Par exemple : les lettres que j’ai rédigées (j’ai rédigé quoi ? Les lettres).

Généralement, le COD est placé avant le participe passé selon trois cas :

  • Au sein d’une proposition relative introduite par « que » : parce que ce pronom est neutre (il ne possède ni genre ni nombre), l’accord doit être fait avec ce qui le précède.

Exemple : Les articles que j’ai rédigés.

  • Au sein d’une phrase interrogative : dans le cas où l’interrogation porte sur le COD, celui-ci est placé en début de proposition, avant le sujet et le participe passé.

Exemple : Combien d’articles a-t-elle rédigés ?

  • Dans le cas où le COD est un pronom personnel (le, la, les ou encore l’).

Exemple : J’ai publié des articles sans les avoir relus.

À noter : certains verbes ne peuvent pas avoir de COD. De ce fait, leur participe passé est invariable. C’est le cas, par exemple, de : douter, insister, agir, accéder ou encore briller. Cela vaut aussi pour les verbes impersonnels (neiger, falloir, pleuvoir, etc.).

Troisième cas : participe passé suivi d’un infinitif.

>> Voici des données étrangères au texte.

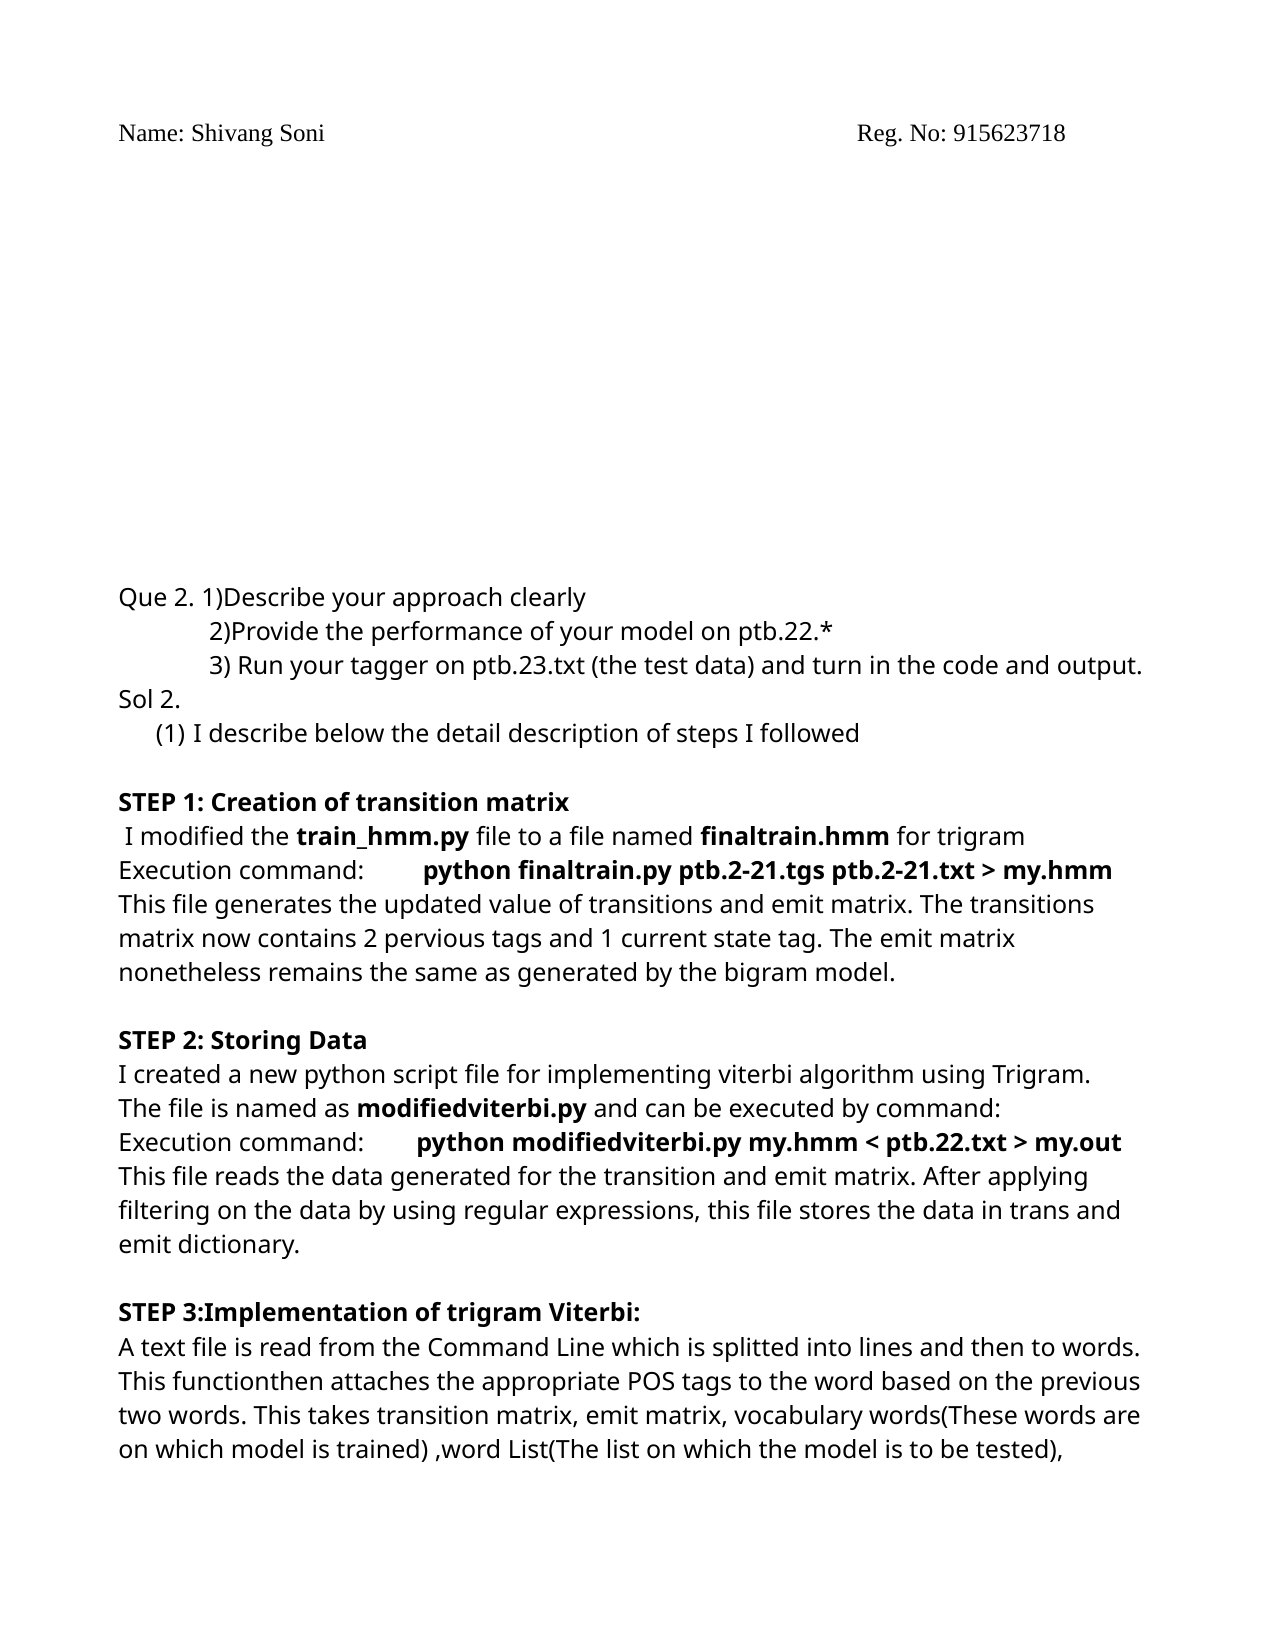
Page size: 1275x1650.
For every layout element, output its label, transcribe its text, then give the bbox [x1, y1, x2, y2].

text This file reads the data generated for the transition and emit matrix. After applying filtering on the data by using regular expressions, this file stores the data in trans and emit dictionary. [118, 1159, 1157, 1261]
text 3) Run your tagger on ptb.23.txt (the test data) and turn in the code and output. [118, 648, 1157, 682]
text A text file is read from the Command Line which is splitted into lines and then to words. This functionthen attaches the appropriate POS tags to the word based on the previous two words. This takes transition matrix, emit matrix, vocabulary words(These words are on which model is trained) ,word List(The list on which the model is to be tested), [118, 1329, 1157, 1465]
text STEP 1: Creation of transition matrix [118, 784, 1157, 818]
text Que 2. 1)Describe your approach clearly [118, 580, 1157, 614]
text I created a new python script file for implementing viterbi algorithm using Trigram. [118, 1057, 1157, 1091]
text STEP 2: Storing Data [118, 1023, 1157, 1057]
text 2)Provide the performance of your model on ptb.22.* [118, 614, 1157, 648]
text Execution command: python modifiedviterbi.py my.hmm < ptb.22.txt > my.out [118, 1125, 1157, 1159]
text The file is named as modifiedviterbi.py and can be executed by command: [118, 1091, 1157, 1125]
text Execution command: python finaltrain.py ptb.2-21.tgs ptb.2-21.txt > my.hmm [118, 852, 1157, 886]
text STEP 3:Implementation of trigram Viterbi: [118, 1295, 1157, 1329]
text This file generates the updated value of transitions and emit matrix. The transitions matrix now contains 2 pervious tags and 1 current state tag. The emit matrix nonetheless remains the same as generated by the bigram model. [118, 886, 1157, 988]
text Sol 2. [118, 682, 1157, 716]
text I modified the train_hmm.py file to a file named finaltrain.hmm for trigram [118, 818, 1157, 852]
list I describe below the detail description of steps I followed [156, 716, 1157, 750]
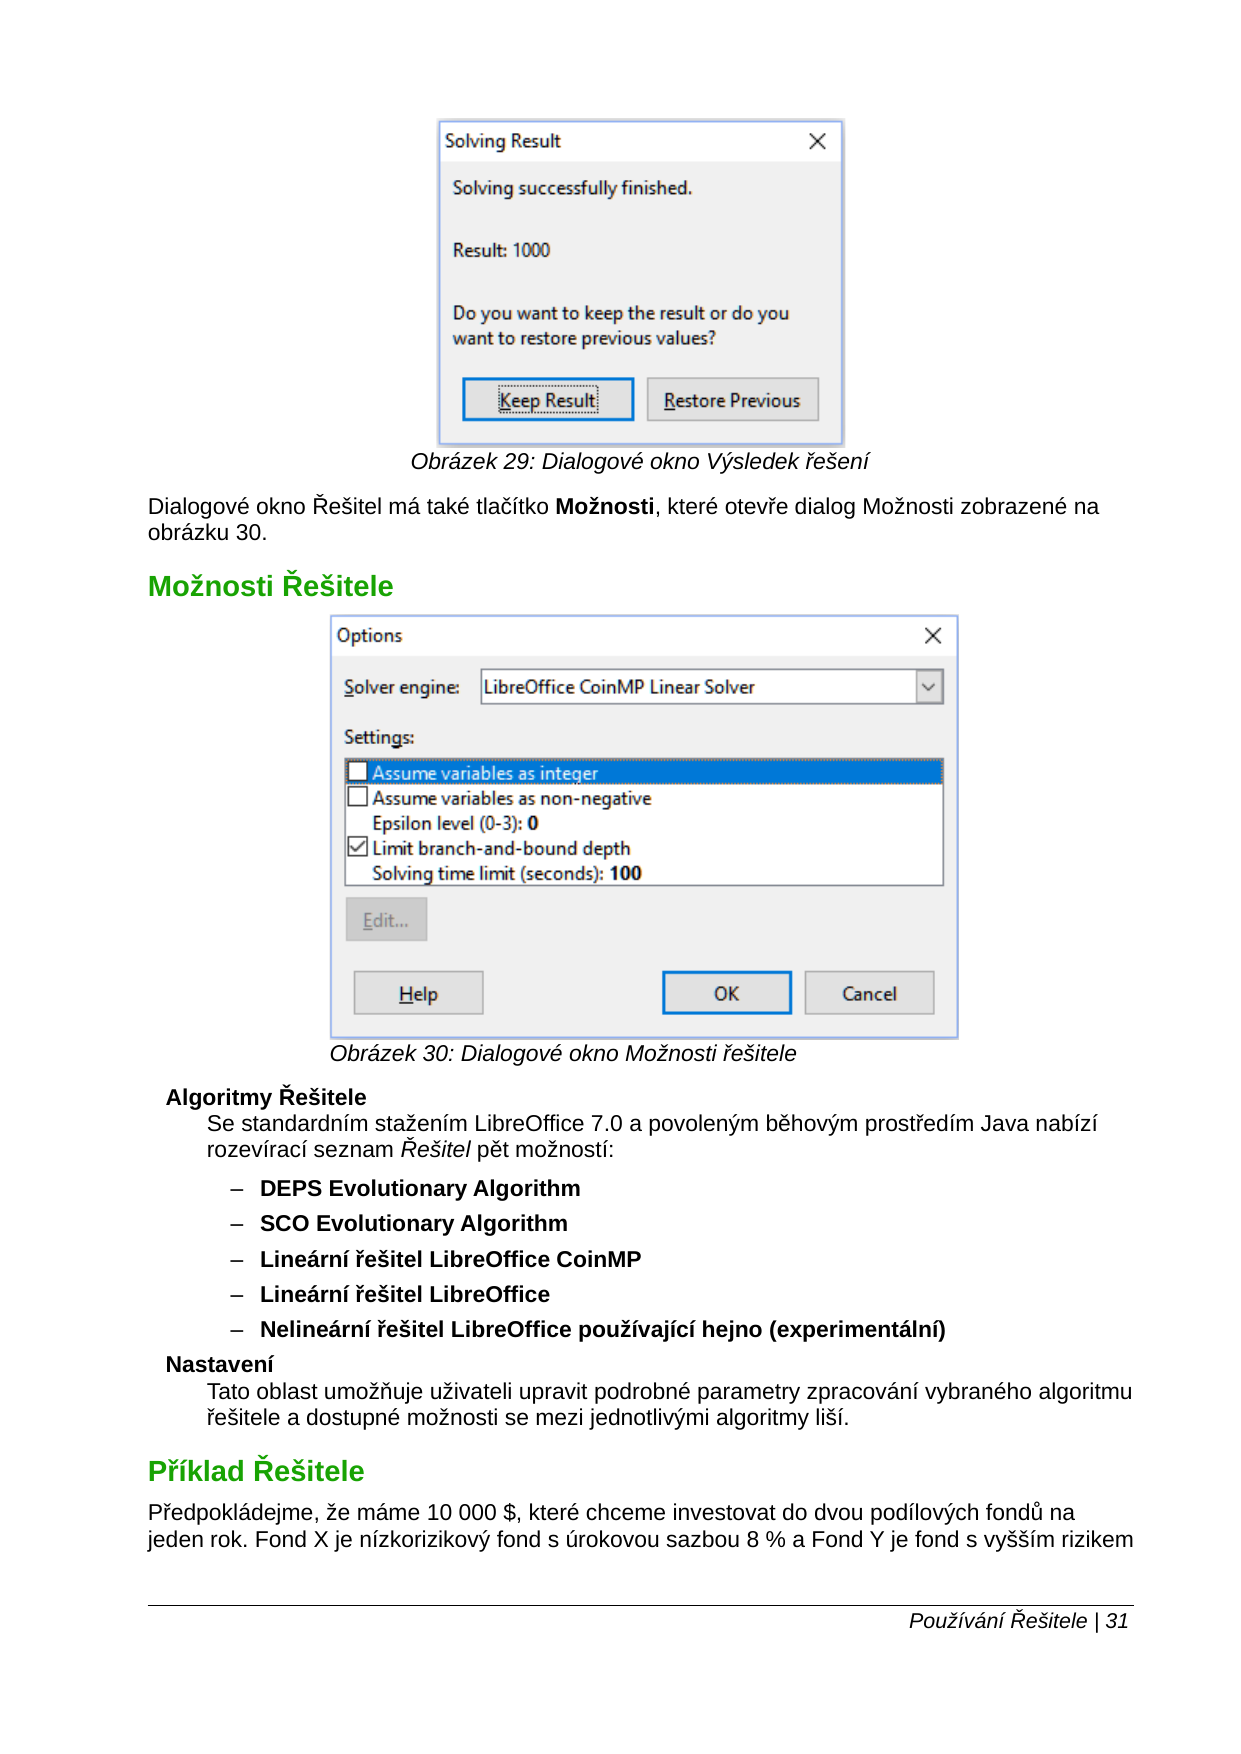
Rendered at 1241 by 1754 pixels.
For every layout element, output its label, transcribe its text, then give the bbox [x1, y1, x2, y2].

text Nastavení [165, 1351, 1134, 1378]
picture [436, 118, 846, 448]
list SCO Evolutionary Algorithm [230, 1210, 1134, 1237]
text Dialogové okno Řešitel má také tlačítko Možnosti, které otevře dialog Možnosti zobrazené na obrázku 30. [148, 493, 1134, 546]
text Obrázek 30: Dialogové okno Možnosti řešitele [329, 1040, 959, 1066]
text Tato oblast umožňuje uživateli upravit podrobné parametry zpracování vybraného algoritmu řešitele a dostupné možnosti se mezi jednotlivými algoritmy liší. [207, 1378, 1134, 1430]
text Předpokládejme, že máme 10 000 $, které chceme investovat do dvou podílových fondů na jeden rok. Fond X je nízkorizikový fond s úrokovou sazbou 8 % a Fond Y je fond s vyšším rizikem [148, 1499, 1134, 1552]
list Lineární řešitel LibreOffice CoinMP [230, 1246, 1134, 1272]
subtitle Možnosti Řešitele [148, 569, 1134, 603]
list Nelineární řešitel LibreOffice používající hejno (experimentální) [230, 1316, 1134, 1342]
text Algoritmy Řešitele [165, 1084, 1134, 1110]
list Lineární řešitel LibreOffice [230, 1281, 1134, 1307]
list DEPS Evolutionary Algorithm [230, 1175, 1134, 1202]
picture [329, 614, 959, 1040]
text Obrázek 29: Dialogové okno Výsledek řešení [410, 118, 871, 474]
subtitle Příklad Řešitele [148, 1454, 1134, 1487]
text Se standardním stažením LibreOffice 7.0 a povoleným běhovým prostředím Java nabízí rozevírací seznam Řešitel pět možností: [207, 1110, 1134, 1163]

Dernière chose : il peut arriver qu’un participe passé soit suivi par un verbe à l’infinitif. Dans ce cas, faut-il accorder notre participe passé ou non ?

Encore une fois, oui et non. Car cela dépend, en fait, de la place du nom ou du pronom. Ainsi, si le nom ou le pronom se situe avant le participe passé, vous l’accordez. Sinon, vous ne l’accordez pas.

Par exemple :

  • Cette chanteuse que nous avons entendue chanter au concert avait une voix magnifique. (accord)
  • Nous avons voulu écrire des articles, mais nous manquions de temps pour cela. (Pas d’accord)

De même, il peut arriver que le nom ou le pronom ne puisse être relié au participe passé. Ainsi, même si celui-ci est placé avant le participe passé, vous ne devez pas l’accorder.

Par exemple :

Les articles que nous avons voulu écrire sont encore en attente de validation. (les articles ne sont pas voulus)

Avec cet article, j’espère vous avoir aidé à faire la paix avec notre belle langue. Les trois erreurs de français citées sont pour moi les plus courantes et celles que nous rencontrons le plus au quotidien. Dans un futur article, nous en verrons d’autres.